By Rick Kelo
Think about the economic things that come up in the news and discussions: minimum wage, health care, the recession, wartime spending, taxes. Well discussions about every one of those areas benefit from exposure to Positive Economics.
Positive Economics is the half of economics that focuses on cause & effect relationships.
Then there's the opposite of Positive Economics. With Google at everyone's fingertips the majority of discussions about an economic topic center on what's called "Normative Economics". The world the way you THINK it should be, not necessarily the way it really is. Normative Economic statements are subject to each person's individual opinions, values, and goals.
Positive Economics focuses on understanding the world the way it really is; not the way you think it is or should be. Positive Economics attempts to understand how a system operates rather than pass judgment on it.
An example we can all relate to: We've all seen someone (but not us of course), who's read a blog post or news article they didn't like, then went to the internet and searched for some factoid to disprove the thing they didn't like. That is the practice of Normative Economics: searching for that factoid (a piece of Positive Economics) to validate the Normative conclusion they held beforehand.
The problem with that approach: In order to reach the correct conclusion by anything other than dumb luck we must use Positive Economics first. One must see the world the way it really is; not the way their set of personal biases tells them it "should be."
The implication: This does not mean there is no place for Normative Economics, of course it doesn't. After all without normative judgments how would we know if that politician was suggesting a good tax rate or a bad tax rate? Of course someone like me would tell you that a point on a graph can't be good or bad, but then you'd tell me that the last 5 years the economy has been "bad" right? But if the economy is "bad" then you've already made your own value judgment that it should be some other different way and that something must be done to force the economy to be a "good" economy... whatever that means to you.
Even in that example we could all agree on (that the economy has recently been "bad") can you see the slippery slope?

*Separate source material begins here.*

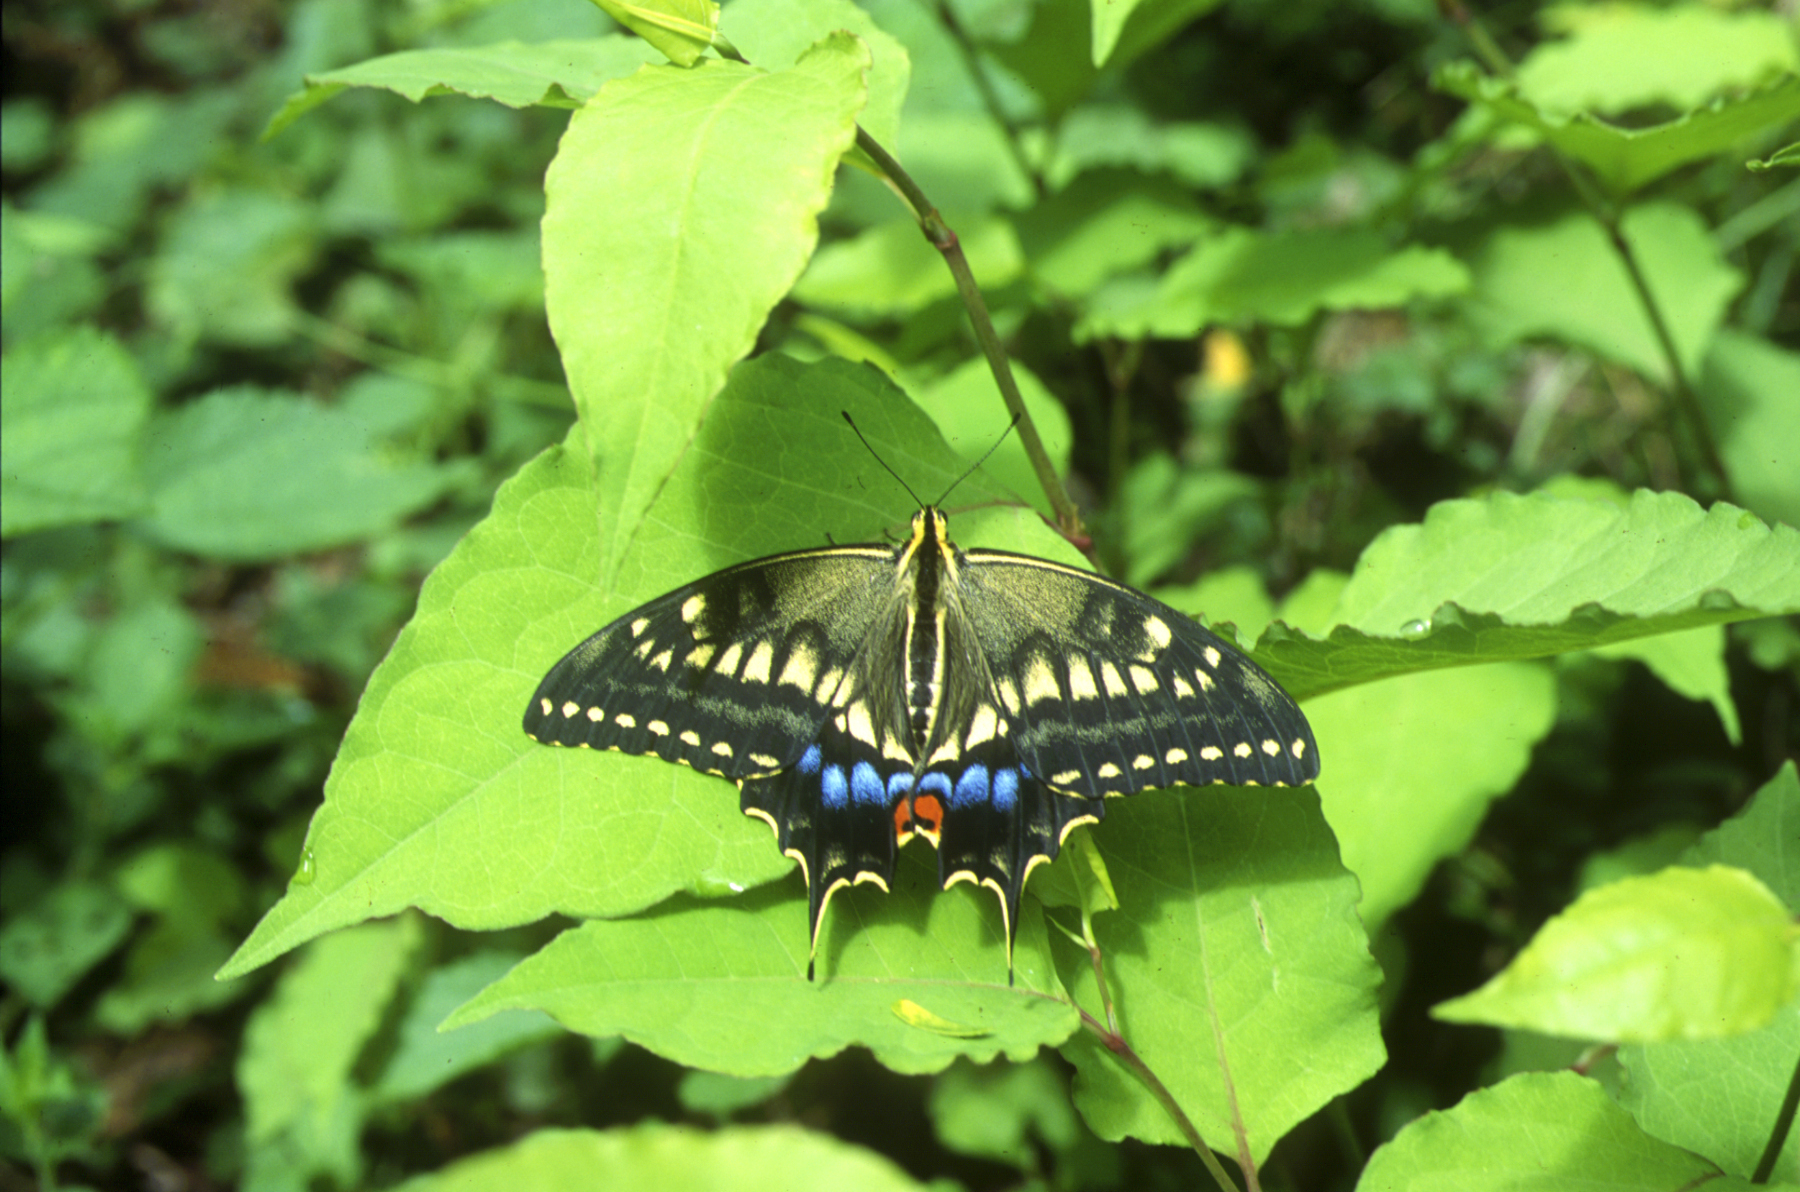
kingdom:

Normative Economics unfortunately rarely is used to describe our ideal world. It’s usually abused as a way to tap dance around the truth of a matter by presenting only a couple isolated factoids to "prove" the opinion someone already had beforehand. If we want to ground our views in reality we need to first learn the reality of the matter, and then decide within reality what would be a "good" outcome or "bad" outcome. Going at things the opposite way replaces the truthfulness of mathematics with the subjectiveness of emotion.